Assigned task: Transcribe exactly the line containing "- Clear feature requirements" and every line after it, through the end of the records below.

Extracted data:
╭──
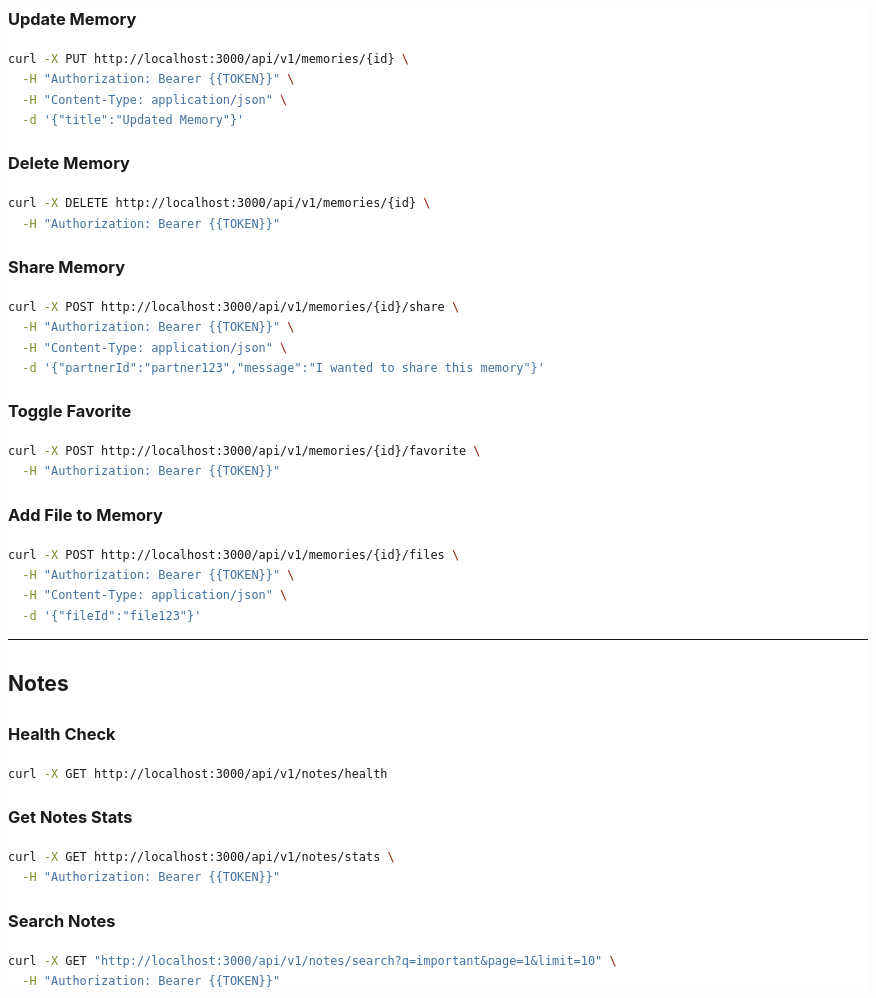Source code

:### Update Memory
```bash
curl -X PUT http://localhost:3000/api/v1/memories/{id} \
  -H "Authorization: Bearer {{TOKEN}}" \
  -H "Content-Type: application/json" \
  -d '{"title":"Updated Memory"}'
```

### Delete Memory
```bash
curl -X DELETE http://localhost:3000/api/v1/memories/{id} \
  -H "Authorization: Bearer {{TOKEN}}"
```

### Share Memory
```bash
curl -X POST http://localhost:3000/api/v1/memories/{id}/share \
  -H "Authorization: Bearer {{TOKEN}}" \
  -H "Content-Type: application/json" \
  -d '{"partnerId":"partner123","message":"I wanted to share this memory"}'
```

### Toggle Favorite
```bash
curl -X POST http://localhost:3000/api/v1/memories/{id}/favorite \
  -H "Authorization: Bearer {{TOKEN}}"
```

### Add File to Memory
```bash
curl -X POST http://localhost:3000/api/v1/memories/{id}/files \
  -H "Authorization: Bearer {{TOKEN}}" \
  -H "Content-Type: application/json" \
  -d '{"fileId":"file123"}'
```

---

## Notes

### Health Check
```bash
curl -X GET http://localhost:3000/api/v1/notes/health
```

### Get Notes Stats
```bash
curl -X GET http://localhost:3000/api/v1/notes/stats \
  -H "Authorization: Bearer {{TOKEN}}"
```

### Search Notes
```bash
curl -X GET "http://localhost:3000/api/v1/notes/search?q=important&page=1&limit=10" \
  -H "Authorization: Bearer {{TOKEN}}"
```
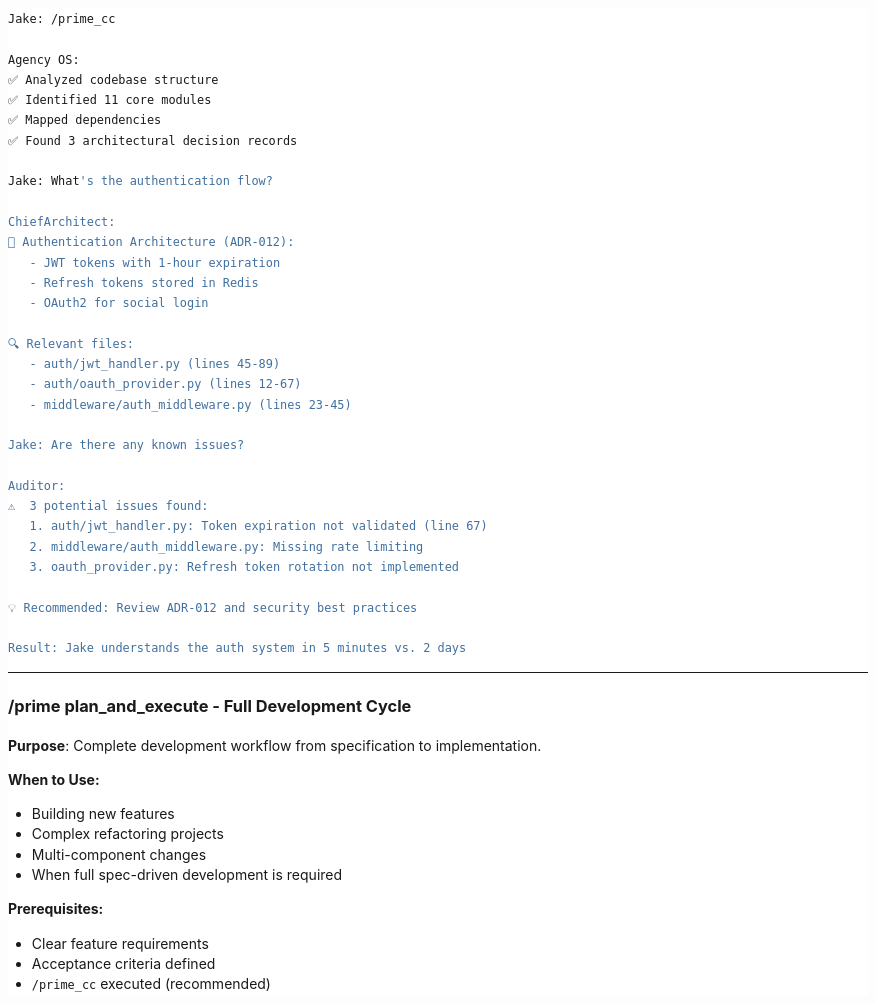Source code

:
 ```bash
Jake: /prime_cc

Agency OS:
✅ Analyzed codebase structure
✅ Identified 11 core modules
✅ Mapped dependencies
✅ Found 3 architectural decision records

Jake: What's the authentication flow?

ChiefArchitect:
📖 Authentication Architecture (ADR-012):
   - JWT tokens with 1-hour expiration
   - Refresh tokens stored in Redis
   - OAuth2 for social login

🔍 Relevant files:
   - auth/jwt_handler.py (lines 45-89)
   - auth/oauth_provider.py (lines 12-67)
   - middleware/auth_middleware.py (lines 23-45)

Jake: Are there any known issues?

Auditor:
⚠️  3 potential issues found:
   1. auth/jwt_handler.py: Token expiration not validated (line 67)
   2. middleware/auth_middleware.py: Missing rate limiting
   3. oauth_provider.py: Refresh token rotation not implemented

💡 Recommended: Review ADR-012 and security best practices

Result: Jake understands the auth system in 5 minutes vs. 2 days
```

---

### /prime plan_and_execute - Full Development Cycle

**Purpose**: Complete development workflow from specification to implementation.

**When to Use:**

- Building new features
- Complex refactoring projects
- Multi-component changes
- When full spec-driven development is required

**Prerequisites:**

- Clear feature requirements
- Acceptance criteria defined
- `/prime_cc` executed (recommended)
╰──
Task response:
- Clear feature requirements
- Acceptance criteria defined
- `/prime_cc` executed (recommended)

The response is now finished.